Just because you named it that doesn't mean that's what you've written. Let me
break it down:

1\. There's no substitute for not being a horrible person. Good people don't
need codes of conduct, and jerks aren't changed by codes of conduct.

2\. Codes of conduct are a political tool, not a technical one. It is very
hard to define human behavior, which means by their nature codes of conduct
are relatively general and then get interpreted to fit specific cases.

3\. Jerks like politics, because they're a great smokescreen.

Codes of conduct cannot possibly help organizations. No one changes their
behavior to meet a code of conduct. Instead, it becomes a reason to exile
users. That in itself is fine, but unnecessary. Most organizations have either
a formal or defacto leader that can unilaterally excommunicate offensive
members, either with a ban button or simply through social pressure.

When a leader does this, their decision can be questioned. The question
revolves around "did the leader do the right thing for the community?". Once
you introduce a code of conduct, the question becomes "did the leader make a
decision in line with the code of conduct?", and that's a really shitty
question to use as the guiding star for a community.

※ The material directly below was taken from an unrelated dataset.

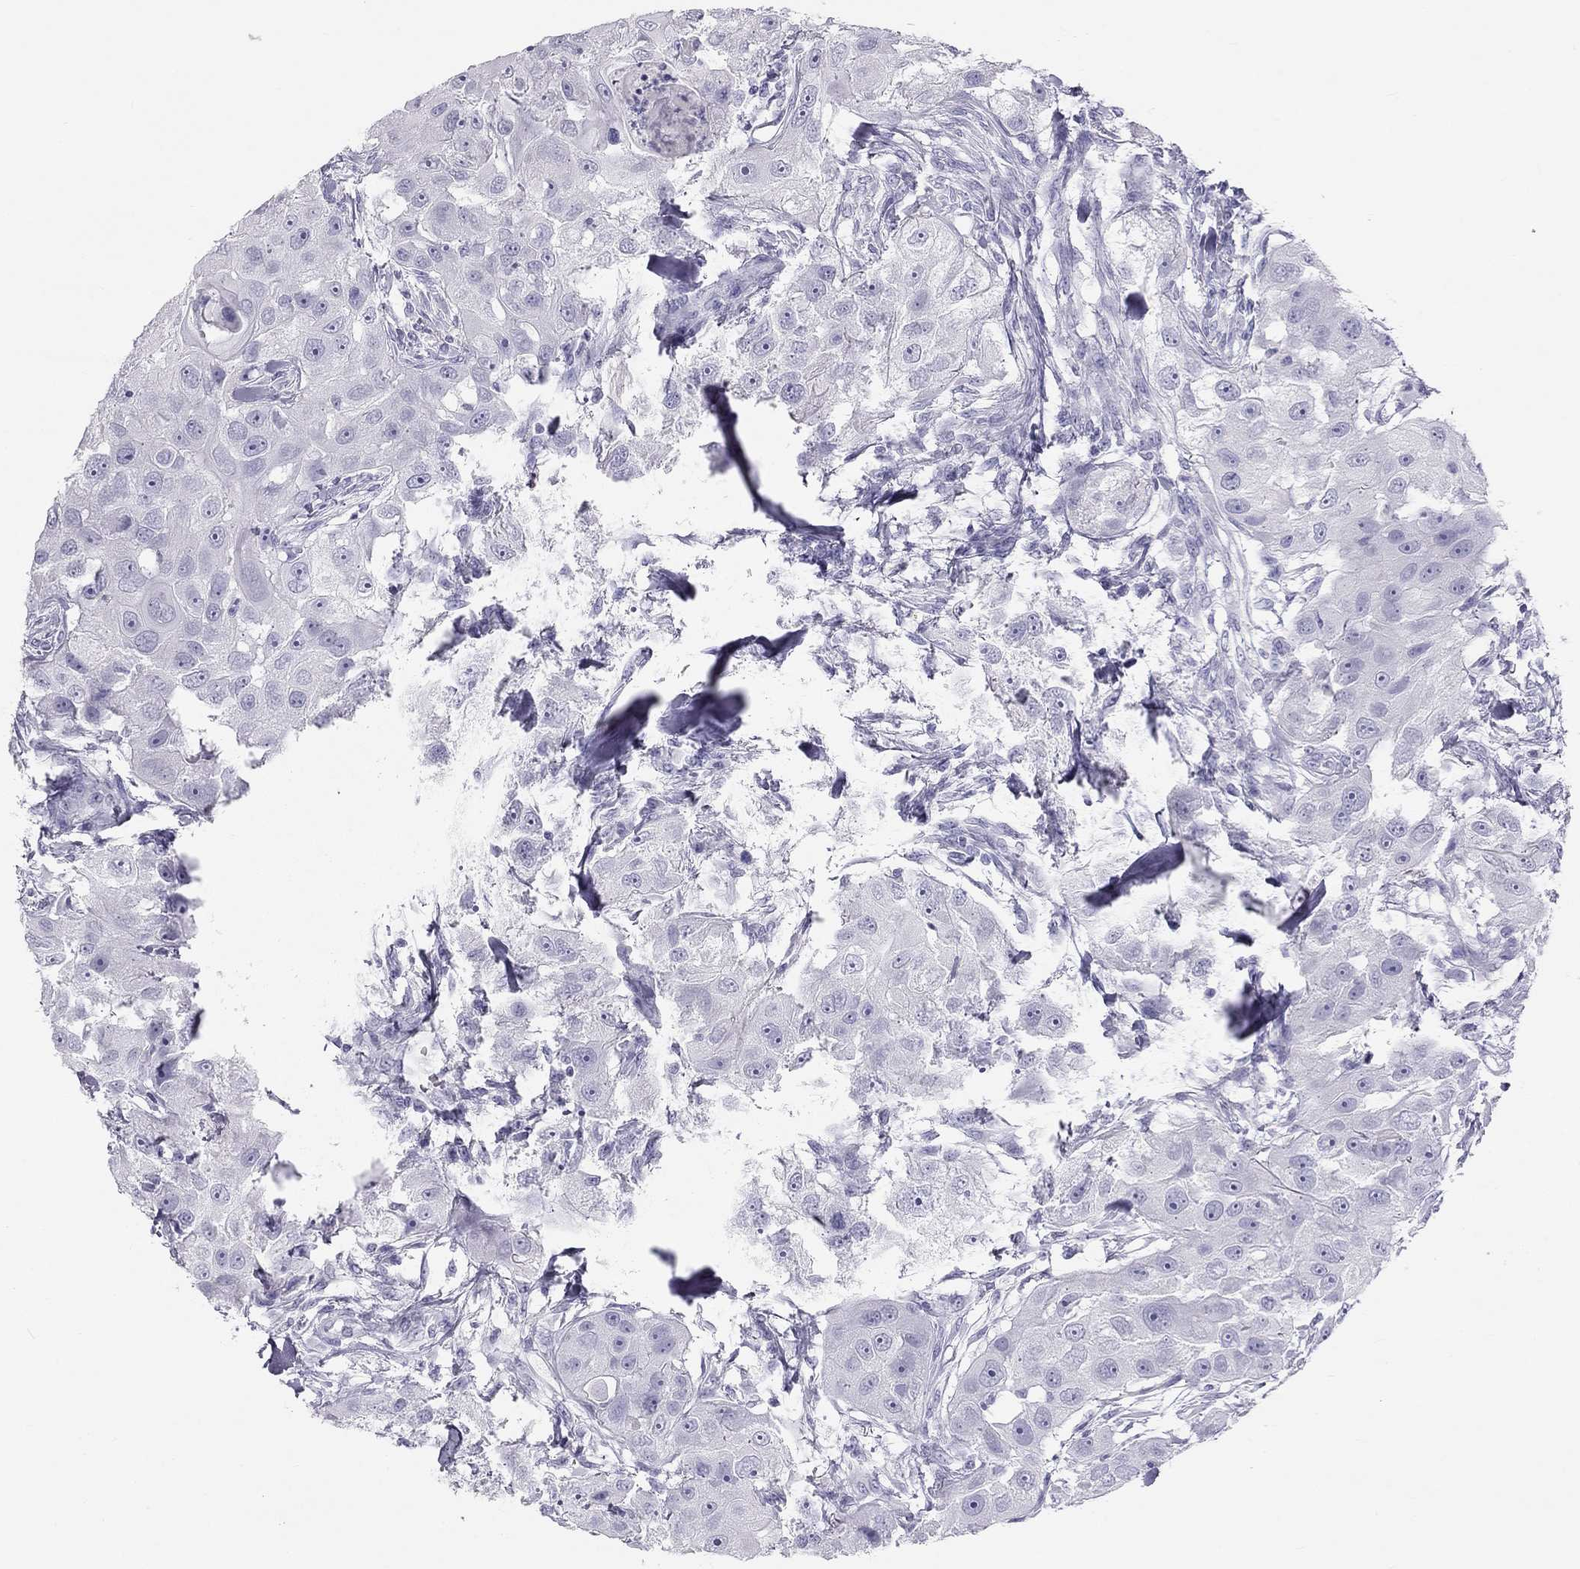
{"staining": {"intensity": "negative", "quantity": "none", "location": "none"}, "tissue": "head and neck cancer", "cell_type": "Tumor cells", "image_type": "cancer", "snomed": [{"axis": "morphology", "description": "Squamous cell carcinoma, NOS"}, {"axis": "topography", "description": "Head-Neck"}], "caption": "A histopathology image of human squamous cell carcinoma (head and neck) is negative for staining in tumor cells. (DAB immunohistochemistry, high magnification).", "gene": "KLRG1", "patient": {"sex": "male", "age": 51}}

Once a community is in a position where it's making decisions based on an
arbitrary piece of paper, it's easy for the very people the code is trying to
protect against to use that code to solidify political power. The
interpretations are pushed to be broader, and people start rules-lawyering
their political adversaries with the CoC. This is not a healthy place for a
community to be in. Jerks can no longer be excluded for being unhelpful and
obstructionist, as long as they do it in a way that doesn't violate the CoC.
Codifying your community behind a CoC reduces your flexibility because it
gives people ammunition to argue against the statement "you're being horrible
and we don't want you, goodbye".

I've seen this cause the ultimate heat-death of multiple formerly delightful
internet communities. The pillars of the community get slowly weeded out
because they refuse to bow down to the precise wording of the almighty CoC,
the nazi moderators set in, the baseload members migrate to wherever the
pillars went, and the community withers.

I've done it before and I'm bored of the cycle. I'll happily work with a team
of enthusiastic people run by a benevolent dictator for life who isn't afraid
to convo me and tell me I'm being a wanker. Tell me I've got to abide by the
37 point grand thesis to not triggering people and I'm out.